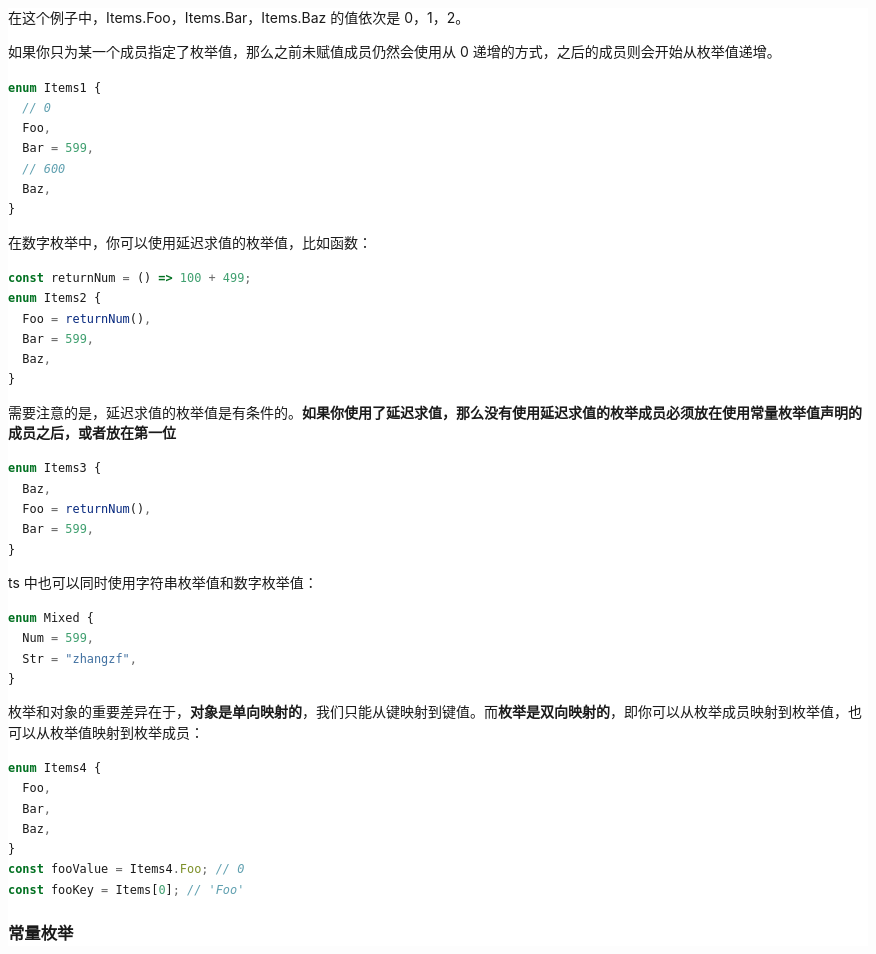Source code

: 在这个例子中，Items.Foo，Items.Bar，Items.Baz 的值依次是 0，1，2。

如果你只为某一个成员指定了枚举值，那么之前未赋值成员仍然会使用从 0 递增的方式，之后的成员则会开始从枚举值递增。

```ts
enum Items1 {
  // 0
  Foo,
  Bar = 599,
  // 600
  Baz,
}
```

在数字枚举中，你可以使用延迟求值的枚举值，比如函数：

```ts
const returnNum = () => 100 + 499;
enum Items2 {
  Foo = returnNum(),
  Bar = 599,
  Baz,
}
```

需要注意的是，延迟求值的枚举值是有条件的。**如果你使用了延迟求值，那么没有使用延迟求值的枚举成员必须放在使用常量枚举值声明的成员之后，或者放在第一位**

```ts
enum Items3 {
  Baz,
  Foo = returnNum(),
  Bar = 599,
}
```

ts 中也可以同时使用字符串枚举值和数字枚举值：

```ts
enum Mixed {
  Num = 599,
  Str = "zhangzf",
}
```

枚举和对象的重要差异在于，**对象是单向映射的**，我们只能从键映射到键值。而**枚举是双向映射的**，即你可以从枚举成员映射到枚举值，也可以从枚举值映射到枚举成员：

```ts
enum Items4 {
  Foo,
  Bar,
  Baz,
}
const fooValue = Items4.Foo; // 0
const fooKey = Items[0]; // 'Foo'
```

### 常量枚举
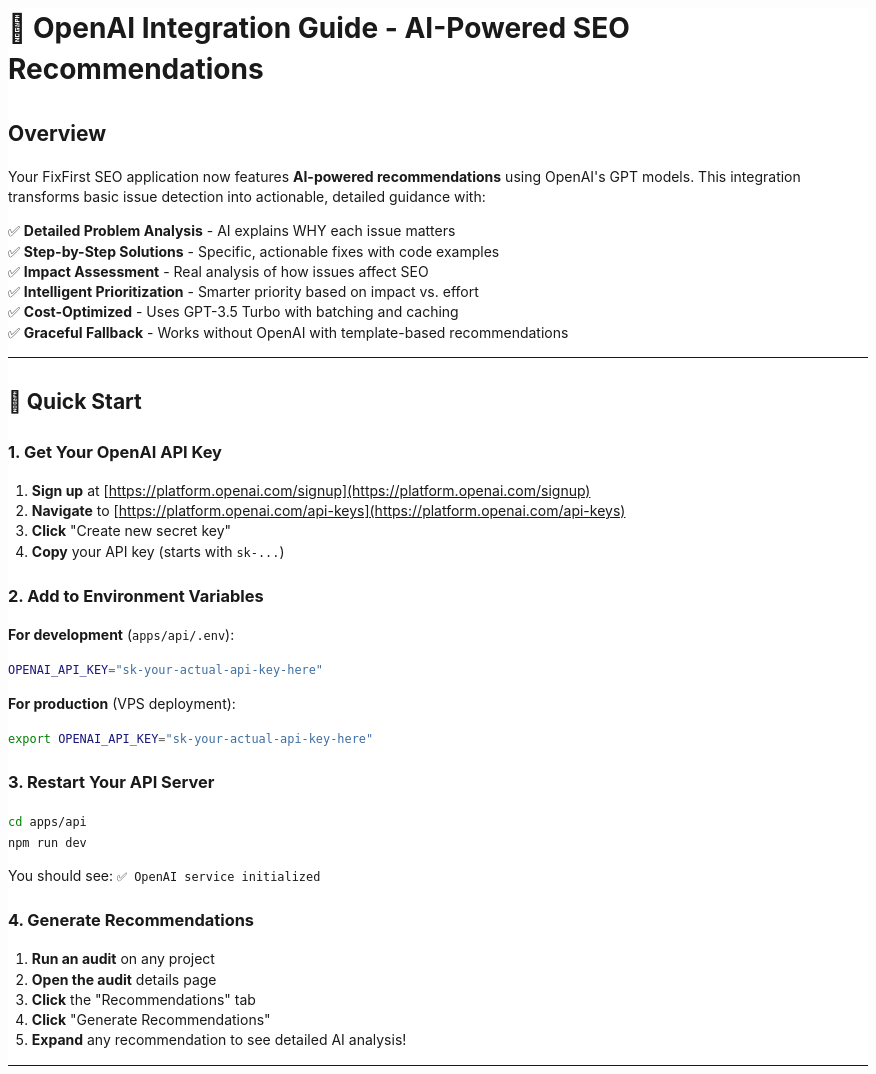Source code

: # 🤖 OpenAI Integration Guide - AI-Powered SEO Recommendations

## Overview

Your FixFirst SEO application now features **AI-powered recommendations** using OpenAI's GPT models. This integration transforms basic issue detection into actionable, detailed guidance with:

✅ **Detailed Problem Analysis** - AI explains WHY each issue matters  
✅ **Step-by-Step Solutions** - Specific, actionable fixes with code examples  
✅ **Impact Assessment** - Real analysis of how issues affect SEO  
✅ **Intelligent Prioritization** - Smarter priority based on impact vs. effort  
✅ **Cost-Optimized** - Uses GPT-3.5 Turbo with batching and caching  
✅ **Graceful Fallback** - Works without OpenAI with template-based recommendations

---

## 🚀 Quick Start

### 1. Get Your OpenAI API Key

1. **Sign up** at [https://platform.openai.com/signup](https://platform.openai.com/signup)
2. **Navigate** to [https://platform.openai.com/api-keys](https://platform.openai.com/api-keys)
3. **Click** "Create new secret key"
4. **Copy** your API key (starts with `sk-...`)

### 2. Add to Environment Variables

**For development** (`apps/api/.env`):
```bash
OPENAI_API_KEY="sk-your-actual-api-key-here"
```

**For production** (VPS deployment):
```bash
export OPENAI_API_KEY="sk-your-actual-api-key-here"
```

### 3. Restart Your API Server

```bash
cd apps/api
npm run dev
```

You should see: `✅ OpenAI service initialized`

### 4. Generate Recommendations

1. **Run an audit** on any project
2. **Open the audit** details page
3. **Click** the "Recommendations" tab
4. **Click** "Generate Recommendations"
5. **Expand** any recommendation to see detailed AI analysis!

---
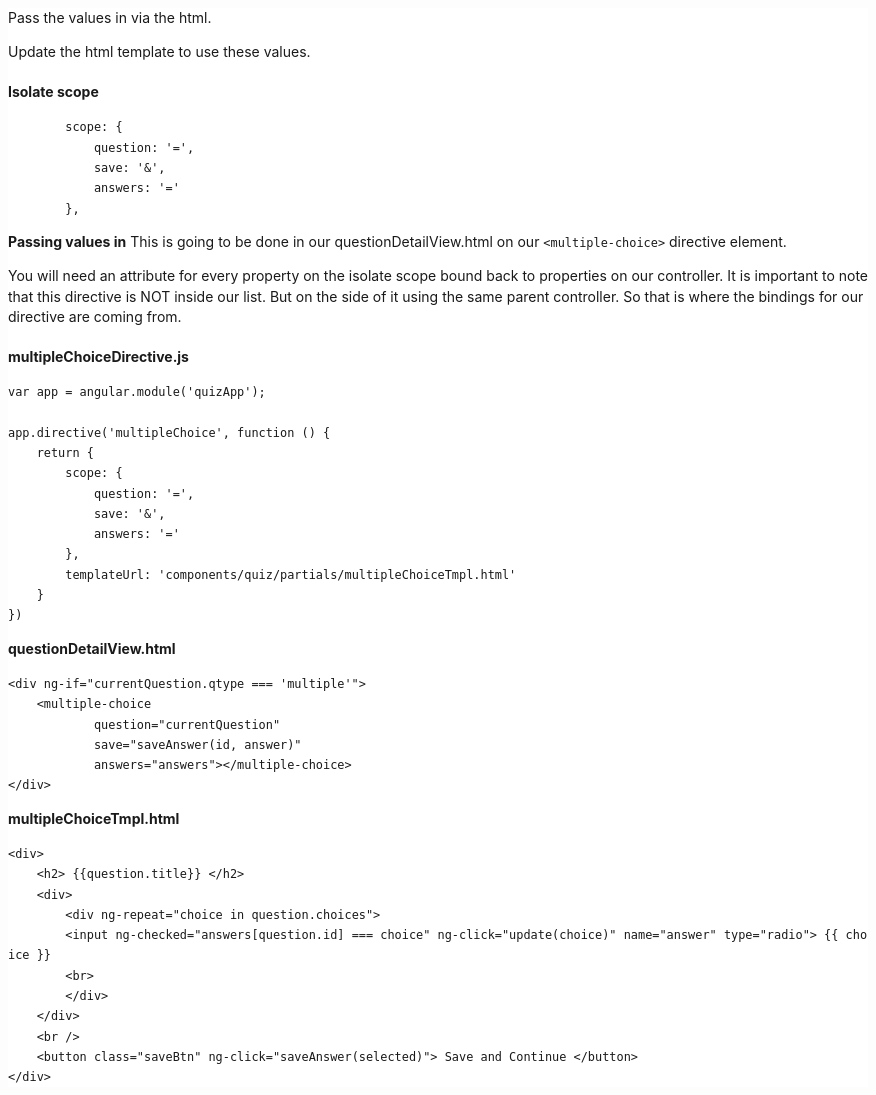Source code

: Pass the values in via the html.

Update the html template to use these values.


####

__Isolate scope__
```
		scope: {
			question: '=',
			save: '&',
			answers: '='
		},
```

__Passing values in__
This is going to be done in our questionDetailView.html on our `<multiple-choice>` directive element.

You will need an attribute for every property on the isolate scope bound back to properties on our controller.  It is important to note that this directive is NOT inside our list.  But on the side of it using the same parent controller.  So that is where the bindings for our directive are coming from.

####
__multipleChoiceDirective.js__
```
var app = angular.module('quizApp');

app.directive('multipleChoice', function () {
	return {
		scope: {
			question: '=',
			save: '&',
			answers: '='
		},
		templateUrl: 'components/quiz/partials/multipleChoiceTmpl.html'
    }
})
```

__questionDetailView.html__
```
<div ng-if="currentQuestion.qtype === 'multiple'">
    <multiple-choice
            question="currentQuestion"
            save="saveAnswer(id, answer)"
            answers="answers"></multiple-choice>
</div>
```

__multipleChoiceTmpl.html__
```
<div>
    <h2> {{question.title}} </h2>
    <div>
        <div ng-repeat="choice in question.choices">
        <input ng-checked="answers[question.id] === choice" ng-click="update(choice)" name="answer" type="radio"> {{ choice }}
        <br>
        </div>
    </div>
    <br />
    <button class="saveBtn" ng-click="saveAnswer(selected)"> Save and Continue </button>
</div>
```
===============
TRY IT: Without including any images, output the data exactly as given.

OUTPUT OF THE TASK:
Source code

: 在这个例子中，Items.Foo，Items.Bar，Items.Baz 的值依次是 0，1，2。

如果你只为某一个成员指定了枚举值，那么之前未赋值成员仍然会使用从 0 递增的方式，之后的成员则会开始从枚举值递增。

```ts
enum Items1 {
  // 0
  Foo,
  Bar = 599,
  // 600
  Baz,
}
```

在数字枚举中，你可以使用延迟求值的枚举值，比如函数：

```ts
const returnNum = () => 100 + 499;
enum Items2 {
  Foo = returnNum(),
  Bar = 599,
  Baz,
}
```

需要注意的是，延迟求值的枚举值是有条件的。**如果你使用了延迟求值，那么没有使用延迟求值的枚举成员必须放在使用常量枚举值声明的成员之后，或者放在第一位**

```ts
enum Items3 {
  Baz,
  Foo = returnNum(),
  Bar = 599,
}
```

ts 中也可以同时使用字符串枚举值和数字枚举值：

```ts
enum Mixed {
  Num = 599,
  Str = "zhangzf",
}
```

枚举和对象的重要差异在于，**对象是单向映射的**，我们只能从键映射到键值。而**枚举是双向映射的**，即你可以从枚举成员映射到枚举值，也可以从枚举值映射到枚举成员：

```ts
enum Items4 {
  Foo,
  Bar,
  Baz,
}
const fooValue = Items4.Foo; // 0
const fooKey = Items[0]; // 'Foo'
```

### 常量枚举
Source code

: # 🤖 OpenAI Integration Guide - AI-Powered SEO Recommendations

## Overview

Your FixFirst SEO application now features **AI-powered recommendations** using OpenAI's GPT models. This integration transforms basic issue detection into actionable, detailed guidance with:

✅ **Detailed Problem Analysis** - AI explains WHY each issue matters  
✅ **Step-by-Step Solutions** - Specific, actionable fixes with code examples  
✅ **Impact Assessment** - Real analysis of how issues affect SEO  
✅ **Intelligent Prioritization** - Smarter priority based on impact vs. effort  
✅ **Cost-Optimized** - Uses GPT-3.5 Turbo with batching and caching  
✅ **Graceful Fallback** - Works without OpenAI with template-based recommendations

---

## 🚀 Quick Start

### 1. Get Your OpenAI API Key

1. **Sign up** at [https://platform.openai.com/signup](https://platform.openai.com/signup)
2. **Navigate** to [https://platform.openai.com/api-keys](https://platform.openai.com/api-keys)
3. **Click** "Create new secret key"
4. **Copy** your API key (starts with `sk-...`)

### 2. Add to Environment Variables

**For development** (`apps/api/.env`):
```bash
OPENAI_API_KEY="sk-your-actual-api-key-here"
```

**For production** (VPS deployment):
```bash
export OPENAI_API_KEY="sk-your-actual-api-key-here"
```

### 3. Restart Your API Server

```bash
cd apps/api
npm run dev
```

You should see: `✅ OpenAI service initialized`

### 4. Generate Recommendations

1. **Run an audit** on any project
2. **Open the audit** details page
3. **Click** the "Recommendations" tab
4. **Click** "Generate Recommendations"
5. **Expand** any recommendation to see detailed AI analysis!

---
Source code

: Pass the values in via the html.

Update the html template to use these values.


####

__Isolate scope__
```
		scope: {
			question: '=',
			save: '&',
			answers: '='
		},
```

__Passing values in__
This is going to be done in our questionDetailView.html on our `<multiple-choice>` directive element.

You will need an attribute for every property on the isolate scope bound back to properties on our controller.  It is important to note that this directive is NOT inside our list.  But on the side of it using the same parent controller.  So that is where the bindings for our directive are coming from.

####
__multipleChoiceDirective.js__
```
var app = angular.module('quizApp');

app.directive('multipleChoice', function () {
	return {
		scope: {
			question: '=',
			save: '&',
			answers: '='
		},
		templateUrl: 'components/quiz/partials/multipleChoiceTmpl.html'
    }
})
```

__questionDetailView.html__
```
<div ng-if="currentQuestion.qtype === 'multiple'">
    <multiple-choice
            question="currentQuestion"
            save="saveAnswer(id, answer)"
            answers="answers"></multiple-choice>
</div>
```

__multipleChoiceTmpl.html__
```
<div>
    <h2> {{question.title}} </h2>
    <div>
        <div ng-repeat="choice in question.choices">
        <input ng-checked="answers[question.id] === choice" ng-click="update(choice)" name="answer" type="radio"> {{ choice }}
        <br>
        </div>
    </div>
    <br />
    <button class="saveBtn" ng-click="saveAnswer(selected)"> Save and Continue </button>
</div>
```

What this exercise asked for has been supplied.